At the heart of the case was the issue of whether agency fees infringe on public sector workers’ First Amendment rights to political speech. In the 1977 Abood decision, the Supreme Court ruled that agency fees were constitutional – so long as those fees were not used by unions for political purposes. The Court worried that mandatory fees directed towards political ends would be a form of compulsory political speech for workers. In Friedrichs, the plaintiffs – teachers who disagreed with the politics of their union – argued that the act of collective bargaining is inherently political, and thus by being forced to support an organization they do not agree with, their free speech is being violated. A ruling in favor of Friedrichs would have meant the end of agency fees in 25 states that allow such charges.
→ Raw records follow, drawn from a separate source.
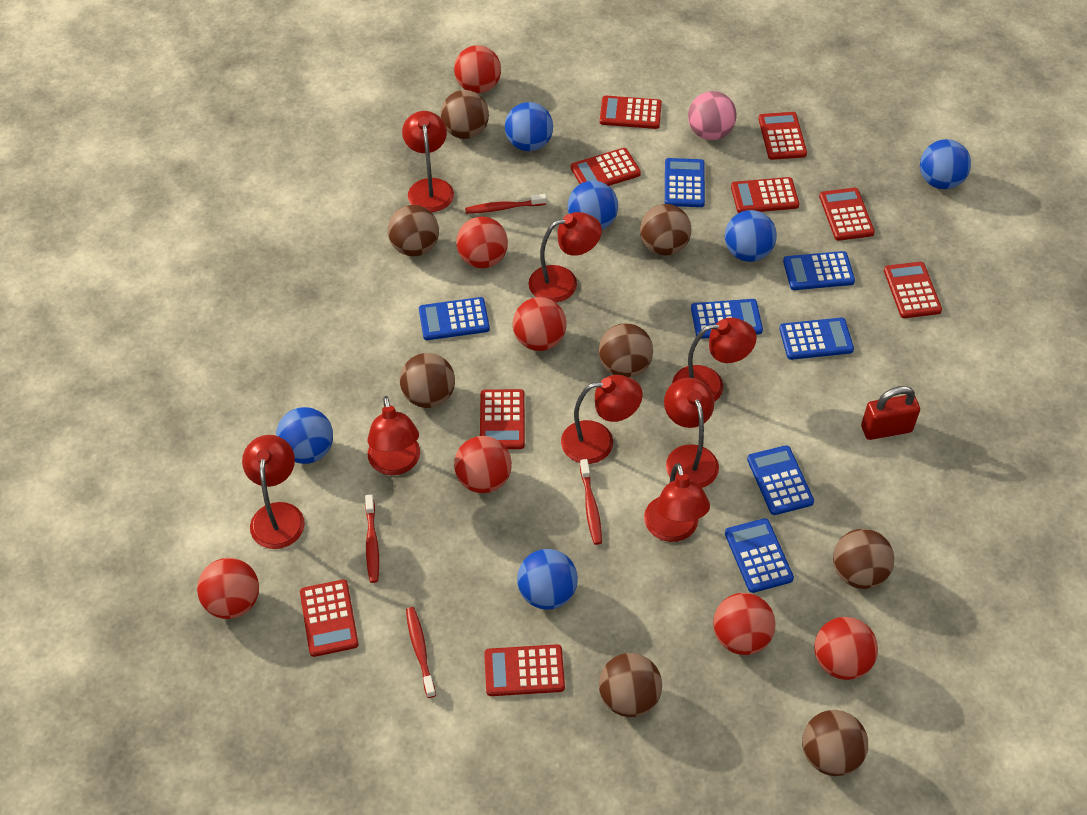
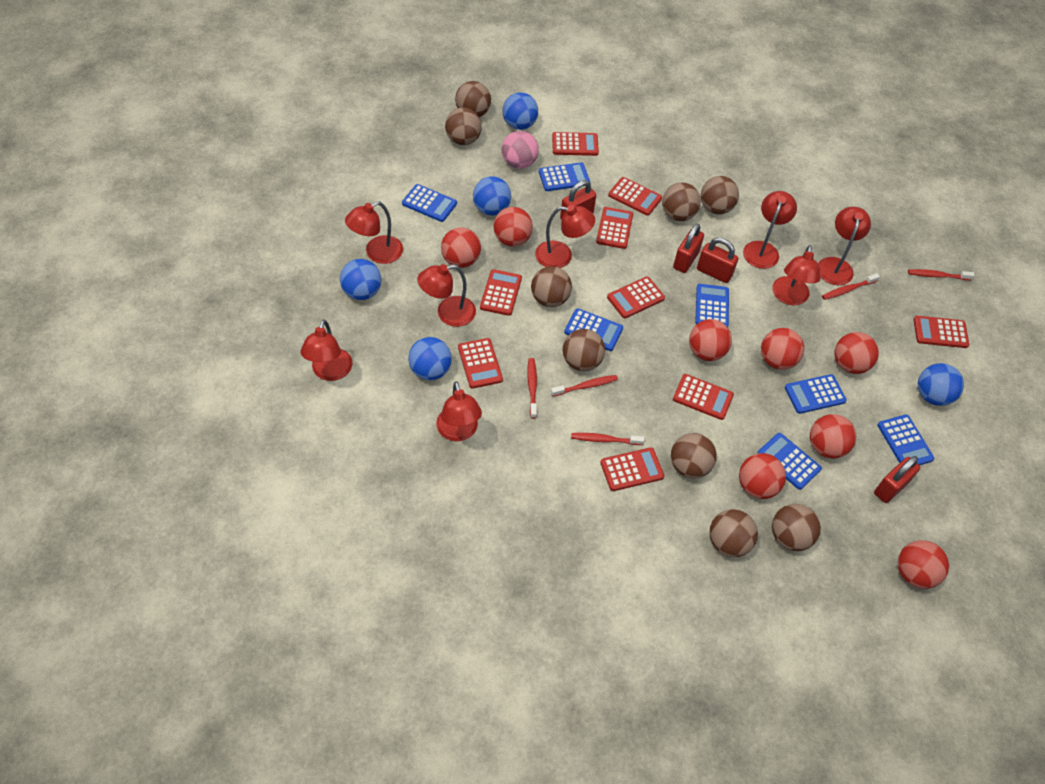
blue ball: 6 -> 5
brown ball: 8 -> 9
red ball: 7 -> 8
red padlock: 1 -> 4
red toothbrush: 4 -> 5

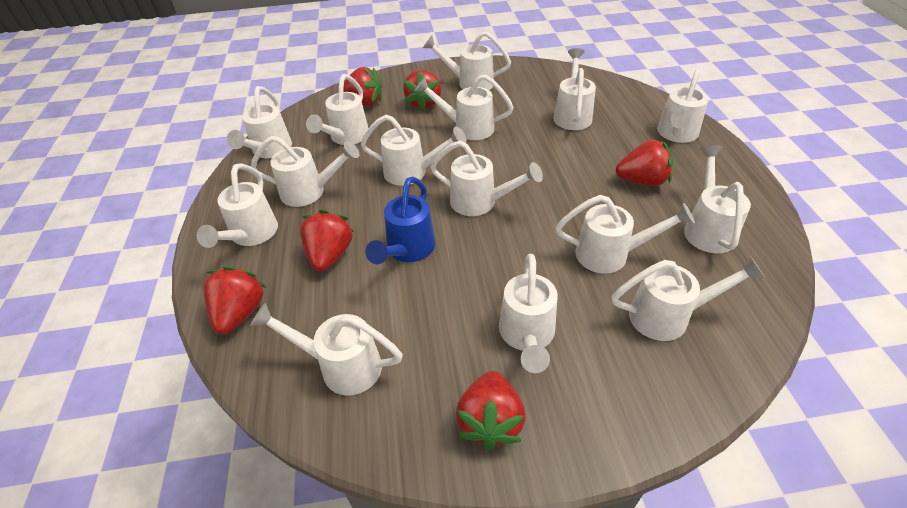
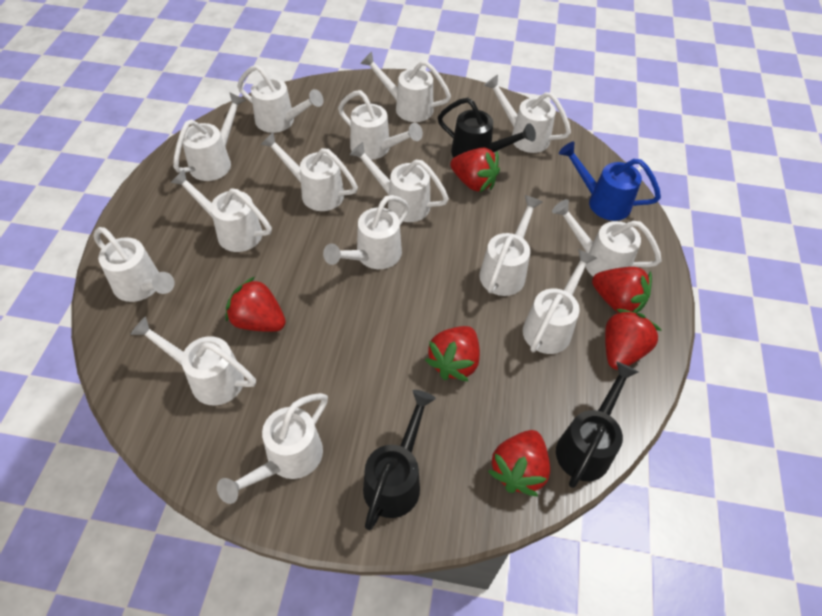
black watering can: 0 -> 3

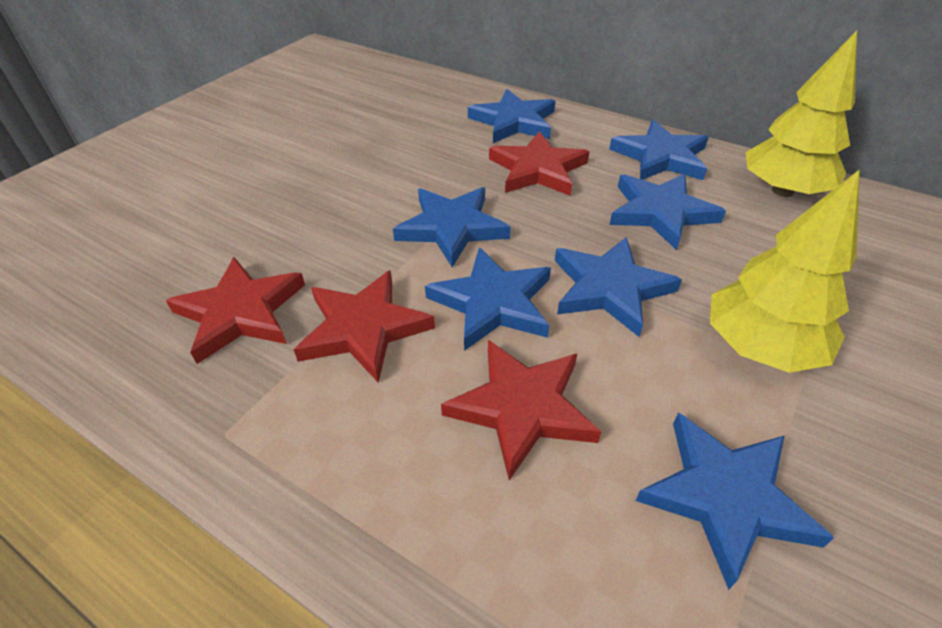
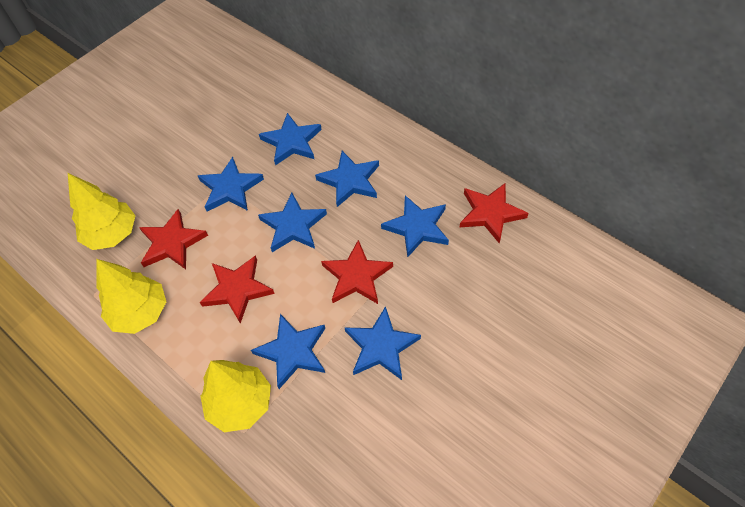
yellow tree: 2 -> 3

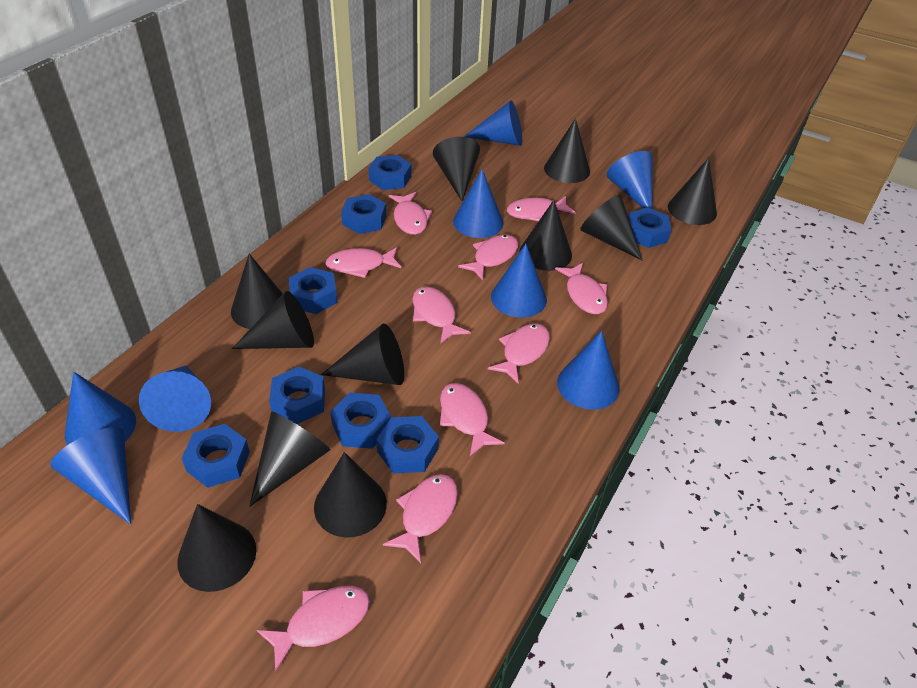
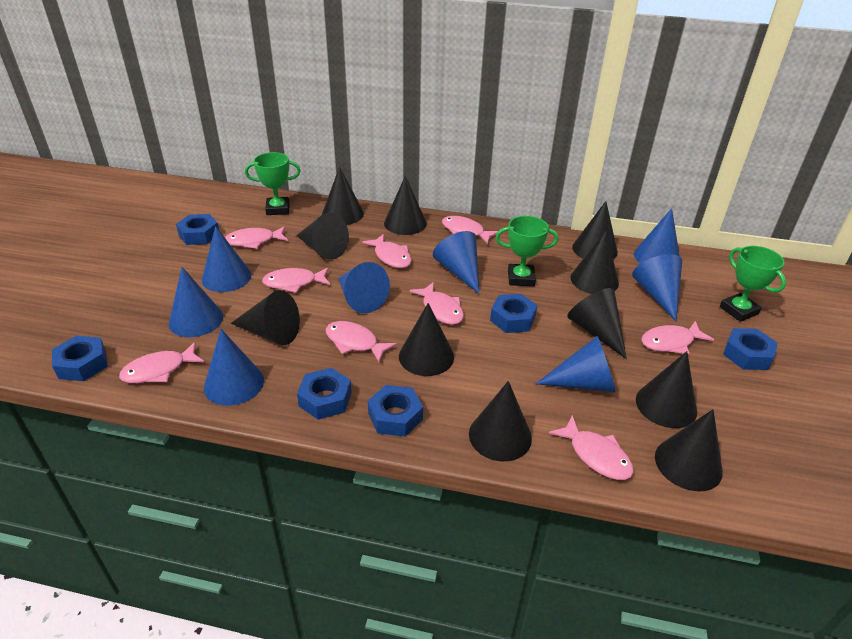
blue nut: 8 -> 6
green trophy: 0 -> 3
pink fish: 10 -> 9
With Tuesday’s ruling, teachers’ unions have avoided that blow. However, this is not the end of the issue. The plaintiffs plan to petition the court to rehear the case once there are nine justices back on the bench. The National Right to Work Foundation reported in a press release last week that there are five other similar cases already making their way through the courts. One way or another, this issue is sure to come before the Supreme Court again.

The results presented here suggest that if agency fees were ruled unconstitutional, states that currently have agency fees would not simply readjust to operate more like their right to work counterparts. Rather, all teachers’ unions in all states would suffer – and especially the states that are already operating under unfavorable labor law. Given that much of the funding redistribution goes toward recruitment, it might well generate a vicious downward cycle, as recruitment efforts become increasingly more difficult.

A ruling in favor of the Friedrichs plaintiffs – or plaintiffs in future cases like it – would mean less money to support members in all states, even those that are not directly affected by the ruling. The consequences could be greater than has been previously acknowledged.

—Leslie Finger

Leslie Finger is a Ph.D. student in the Department of Government at Harvard University.